Rabbi Dov-Berish Weidenfeld (1881–1965)

Rabbi Dov-Berish Weidenfeld was born in 1881 in Gryzmalow, Galicia. His father, Rabbi Yaakov Weidenfeld, the author of Kochav Miyaakov, the town rabbi and a Husiatyn Chassid, passed away when Dov-Berish was a young boy. After he was married, Rabbi Dov-Berish moved to Trzebinia. He made a living in the kerosene and textile trades, all the while continuing his Torah studies. His intellect, acuity and vast knowledge of Jewish texts were legendary throughout Poland.

For many years, Rabbi Dov-Berish refused a salaried rabbinical position, insisting on make his living through trade. In 1918, he went bankrupt and took on a teaching post. In 1923 he was appointed rabbi of Trzebinia, headed the Beit Din (religious court) and established the “Kochav Miyaakov” Yeshiva, named for his father, which attracted students from across Poland. His lectures and rulings were collated in a book of responsa called Dovev Meisharim.

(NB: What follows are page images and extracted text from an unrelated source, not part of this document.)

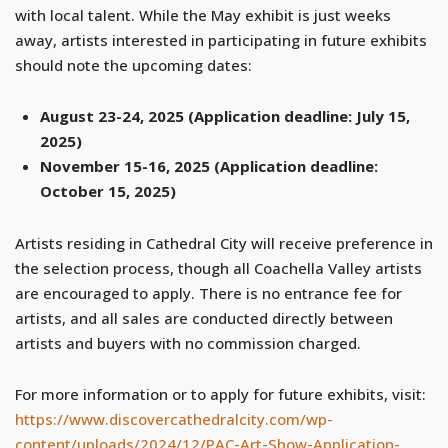
with local talent. While the May exhibit is just weeks
away, artists interested in participating in future exhibits
should note the upcoming dates:
August 23-24, 2025 (Application deadline: July 15,
2025)
November 15-16, 2025 (Application deadline:
October 15, 2025)
Artists residing in Cathedral City will receive preference in
the selection process, though all Coachella Valley artists
are encouraged to apply. There is no entrance fee for
artists, and all sales are conducted directly between
artists and buyers with no commission charged.
For more information or to apply for future exhibits, visit:
https://www.discovercathedralcity.com/wp-
content/uploads/2024/12/PAC-Art-Show-Application-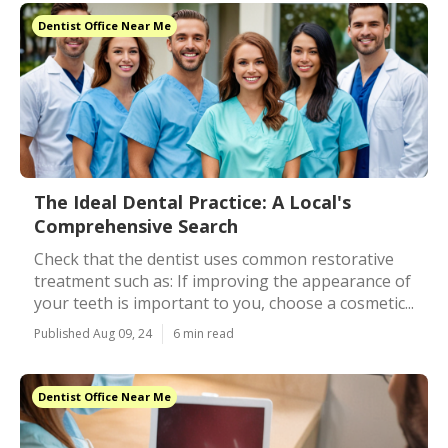
Dentist Office Near Me
The Ideal Dental Practice: A Local's
Comprehensive Search
Check that the dentist uses common restorative
treatment such as: If improving the appearance of
your teeth is important to you, choose a cosmetic...
Published Aug 09, 24
6 min read
Dentist Office Near Me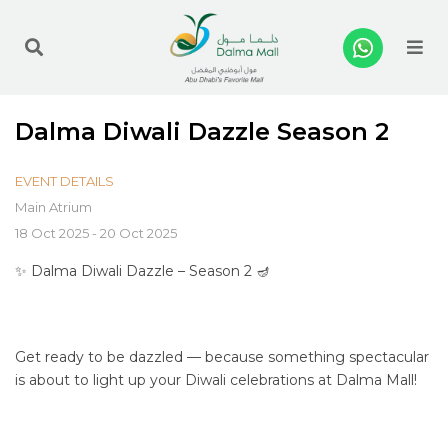
Me
Dalma Diwali Dazzle Season 2
EVENT DETAILS
Main Atrium
18 Oct 2025 - 20 Oct 2025
✨ Dalma Diwali Dazzle – Season 2 🪔
Get ready to be dazzled — because something spectacular
is about to light up your Diwali celebrations at Dalma Mall!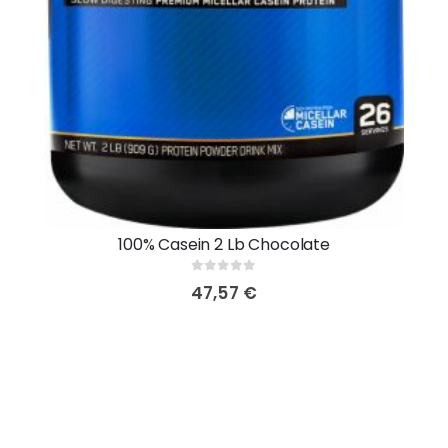
100% Casein 2 Lb Chocolate
0
out of 5
47,57
€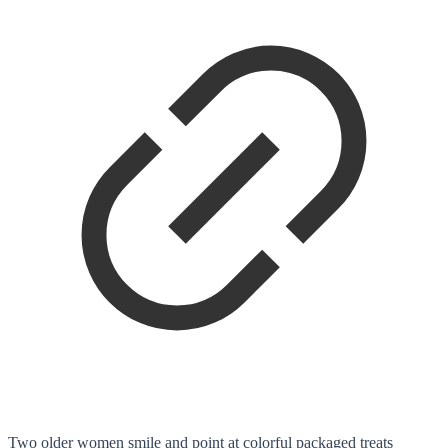
Two older women smile and point at colorful packaged treats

With the outbreak of WWII, the life of Rabbi Dov-Berish, a very well-known figure, came under great threat. His picture was printed in the Nazi party newspaper Dur Stürmer as a wanted man. At the end of 1939 Rabbi Dov-Berish fled from Trzebinia to Lwów, where he stayed for nine months, answering many halachic questions regarding the difficulties of the time. Most of these questions appear in Dovev Meisharim, which was published after the war.

In 1940 Rabbi Dov-Berish was arrrested by the Soviet Secret Police as a foreign citizen, and he was exiled with his family to the Sverdlovsk forests in Siberia, where he was put to hard labor. Despite attempts to rescue him from the deportation train, he refused to be saved. During his exile in Siberia, he continued to study Torah and answer questions, some of them coming from his students scattered across Europe. He wrote the answers on wrapping paper, wood chips and torn pieces of cement bags, making sure to preserve them. In 1942, Rabbi Dov-Berish and other exiles were transferred to Bukhara, and in 1946 he managed to leave Russia and arrive in Eretz Israel with the surviving members of his family.

In Israel, his name preceded him and he was recognized as a leading scholar and rabbinical authority. He was appointed one of the leaders of the council of sages of “Agudath Israel,” and led their public struggles. He lived in the Shaarei Chesed neighborhood of Jerusalem, where he reestablished the Trzebin Kochav Miyaakov Yeshiva.

Rabbi Dov-Berish Weidenfeld passed away in 1965 at the age of 84.